#### [SUPPLIED INFORMATION]
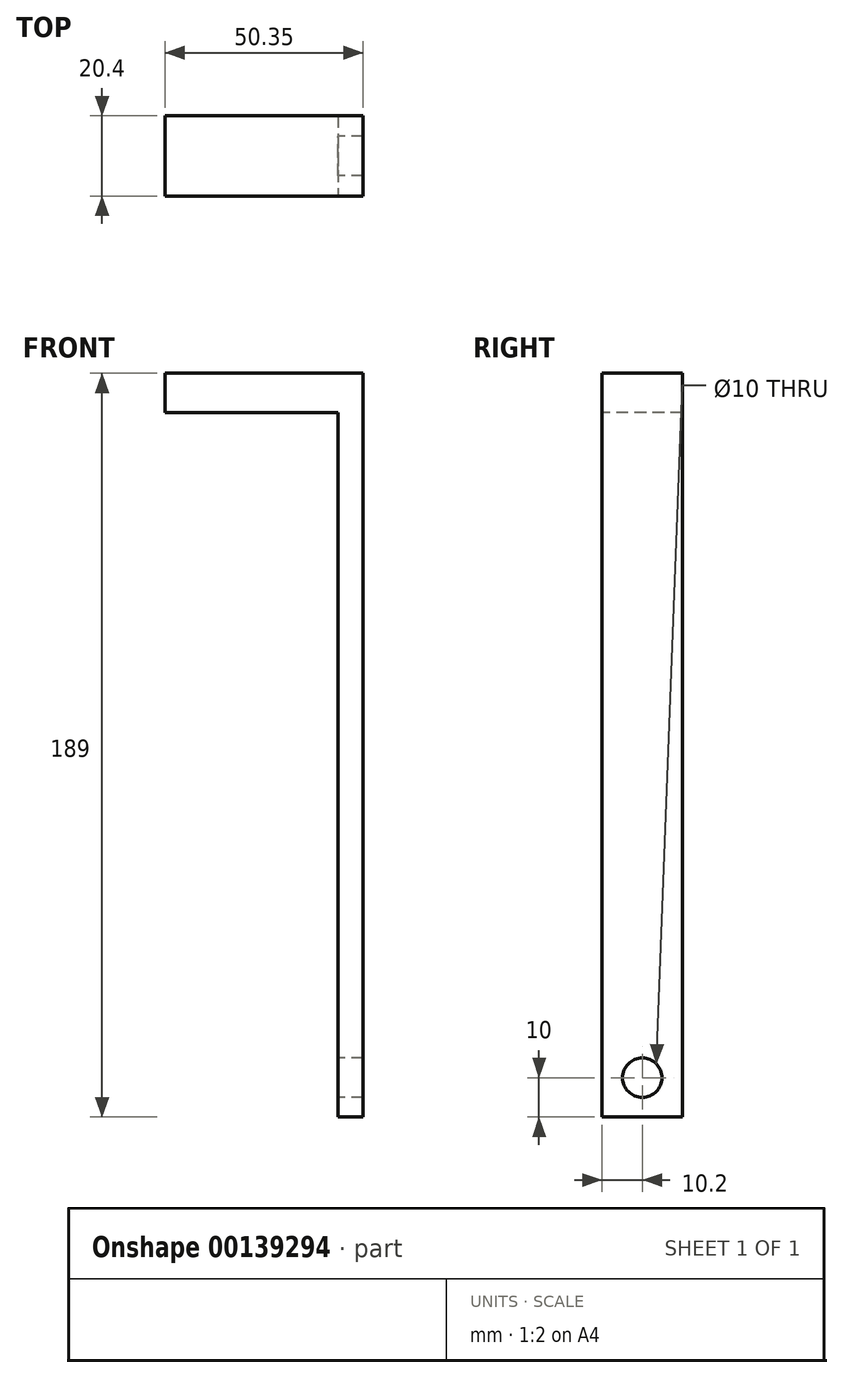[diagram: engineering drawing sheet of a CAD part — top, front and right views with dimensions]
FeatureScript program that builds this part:
annotation { "Feature Type Name" : "Feature", "Feature Type Description" : "" }
export const myFeature = defineFeature(function(context is Context, id is Id, definition is map)
    precondition{}
    {
        {
            var Q0;
            Q0=qCreatedBy(makeId("Top.planeOp"),FACE);
            var sketch = newSketch(context, id + "F0", { "sketchPlane" : qUnion([Q0])});
            skLineSegment(sketch, "E0", {"start": v(0, 0) * mm, "end": v(6.35, 0) * mm});
            skLineSegment(sketch, "E1", {"start": v(0, 0) * mm, "end": v(0, 20.4) * mm});
            skLineSegment(sketch, "E2", {"start": v(0, 20.4) * mm, "end": v(6.35, 20.4) * mm});
            skLineSegment(sketch, "E3", {"start": v(6.35, 20.4) * mm, "end": v(6.35, 0) * mm});
            skSolve(sketch);
        }
        {
            var Q0;
            Q0=makeQuery(id+"F0.imprint","IMPRINT",FACE,{"disambiguationData":[TD([[makeQuery(id+"F0.imprint","IMPRINT",EDGE,{"derivedFrom":sQuery(id+"F0.wireOp",EDGE,"E0")}),1.0]])]});
            extrude(context, id + "F1", {"entities" : qUnion([Q0]), "depth" : 189 * mm});
        }
        {
            var Q0;
            Q0=makeQuery(id+"F1.opExtrude","SWEPT_FACE",FACE,{"disambiguationData":[OSD([sQuery(id+"F0.wireOp",EDGE,"E1")])]});
            var sketch = newSketch(context, id + "F2", { "sketchPlane" : qUnion([Q0])});
            skCircle(sketch, "E4", {"center": v(-10.2, 10) * mm, "radius": 5 * mm});
            skPoint(sketch, "E5.start.orphan", {"position": v(-10.2, 0) * mm});
            skSolve(sketch);
        }
        {
            var Q0;
            Q0=makeQuery(id+"F2.imprint","IMPRINT",FACE,{"disambiguationData":[TD([[makeQuery(id+"F2.imprint","IMPRINT",EDGE,{"derivedFrom":sQuery(id+"F2.wireOp",EDGE,"E4")}),1.0]])]});
            var Q1;
            Q1=makeQuery(id+"F1.opExtrude","SWEPT_FACE",FACE,{"disambiguationData":[OSD([sQuery(id+"F0.wireOp",EDGE,"E3")])]});
            extrude(context, id + "F3", {"entities" : qUnion([Q0]), "operationType" : NewBodyOperationType.REMOVE, "endBound" : BoundingType.UP_TO_SURFACE, "oppositeDirection" : true, "endBoundEntityFace" : qUnion([Q1]), "depth" : 25 * mm});
        }
        {
            var Q0;
            Q0=makeQuery(id+"F1.opExtrude","SWEPT_FACE",FACE,{"disambiguationData":[OSD([sQuery(id+"F0.wireOp",EDGE,"E1")])]});
            var sketch = newSketch(context, id + "F4", { "sketchPlane" : qUnion([Q0])});
            skLineSegment(sketch, "E6", {"start": v(-20.4, 189) * mm, "end": v(-20.4, 179) * mm});
            skLineSegment(sketch, "E7", {"start": v(-20.4, 179) * mm, "end": v(0, 179) * mm});
            skLineSegment(sketch, "E8", {"start": v(0, 179) * mm, "end": v(0, 189) * mm});
            skLineSegment(sketch, "E9", {"start": v(0, 189) * mm, "end": v(-20.4, 189) * mm});
            skSolve(sketch);
        }
        {
            var Q0;
            Q0=makeQuery(id+"F4.imprint","IMPRINT",FACE,{"disambiguationData":[TD([[makeQuery(id+"F4.imprint","IMPRINT",EDGE,{"derivedFrom":sQuery(id+"F4.wireOp",EDGE,"E6")}),1.0]])]});
            extrude(context, id + "F5", {"entities" : qUnion([Q0]), "operationType" : NewBodyOperationType.ADD, "depth" : 44 * mm});
        }
    });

#### [PROBLEM STATEMENT]
Report every line in the items above that contains the string "operationType", copying each one in full. Case counts.

#### [TASK RESPONSE]
            extrude(context, id + "F3", {"entities" : qUnion([Q0]), "operationType" : NewBodyOperationType.REMOVE, "endBound" : BoundingType.UP_TO_SURFACE, "oppositeDirection" : true, "endBoundEntityFace" : qUnion([Q1]), "depth" : 25 * mm});
            extrude(context, id + "F5", {"entities" : qUnion([Q0]), "operationType" : NewBodyOperationType.ADD, "depth" : 44 * mm});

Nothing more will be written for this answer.